Auch im Fall einer überforderten Alleinerziehenden konnte die Kita helfen. Eine Elternbegleiterin, die in der zertifizierten "plusKITA" das Team unterstützt und Eltern begleitet, übernahm im Fall einer jungen Mutter die Rolle einer Lotsin. Die Mutter, die in Deutschland aufgewachsen ist, hatte keinen Kontakt mehr zu ihrer bosnischen, streng muslimischen Familie. Als ihr zweites Kind zu früh geboren wurde, hatte sie kaum Geld, Kraft und Zeit für ihren Ältesten. "Irgendwie hat sie es aber immer geschafft, die Kinder satt zu bekommen - allerdings verzichtete sie selbst auch schon mal tagelang aufs Essen", berichtet Nicole Köchling. "Bei all dem Stress, den sie mit ihrem Frühchen hat, fand sie aber noch die Zeit, morgens ihrem Sohn die Brotdose selbst zu füllen", sagt sie bewundernd. "Sie würde alles für ihre Kinder tun." Wichtig ist der jungen Mutter, dass niemand von außen erkennt, dass sie Geldnöte hat. "Alles soll so aussehen wie bei anderen, und die Kinder sollen auch nichts von den Problemen merken. Sie sollen unbeschwert aufwachsen wie jedes andere Kind", schildert Nicole Köchling die Einstellung der jungen Frau. Dennoch braucht sie eine engmaschige Begleitung. Die Elternbegleiterin geht mit ihr zu Ämtern, zum Kinderarzt oder zur Erziehungsberatungsstelle. Und weil die Mutter mit ihren Kindern auch Weihnachten feiern möchte, vermittelt sie hilfreiche Kontakte, damit der Weihnachtswunsch des Ältesten, ein Spielzeugauto, erfüllt werden kann.
Hat die Zahl der Kinder aus von Armut betroffenen Familien zugenommen? Zumindest gebe es mehr Familien, die ihre Probleme überspielten, sagt Nicole Köchling. Die Familien seien früher offener gewesen. "Wir konnten sie leichter ansprechen. Jetzt müssen wir mit viel Fingerspitzengefühl auf die Familien zugehen. Wenn wir direkt sind, machen die zu." Die Erzieherinnen versuchten deshalb, immer genau hinzuhören.

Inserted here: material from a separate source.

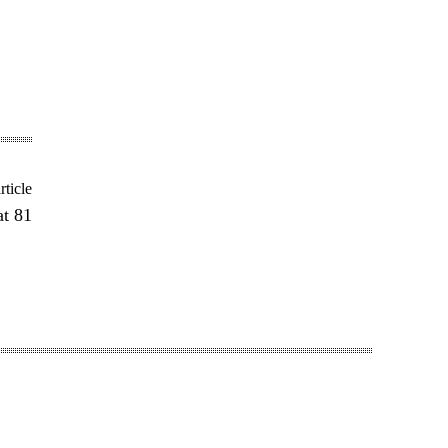
rticle
at 81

Manchmal weise ein beiläufiger Satz auf größere Probleme hin. Wie im Fall der Geschwisterkinder. Zu den finanziellen Problemen kommt ein weiteres hinzu: Eines der Kinder erzählt, dass es zu Hause geschlagen wird, wenn es "böse" war. Schnell wird dank des vertrauensvollen Verhältnisses klar: Der Vater hat die Nerven verloren und zugeschlagen. In Zusammenarbeit mit dem Jugendamt und der Familienhilfe gelingt es, die Familie wieder auf einen guten Weg zu führen. Grundsätzlich sei aber klar, sagt Kita-Leiterin Nicole Köchling nachdenklich: "Es gibt zu viele Kinder, denen es nicht gut geht."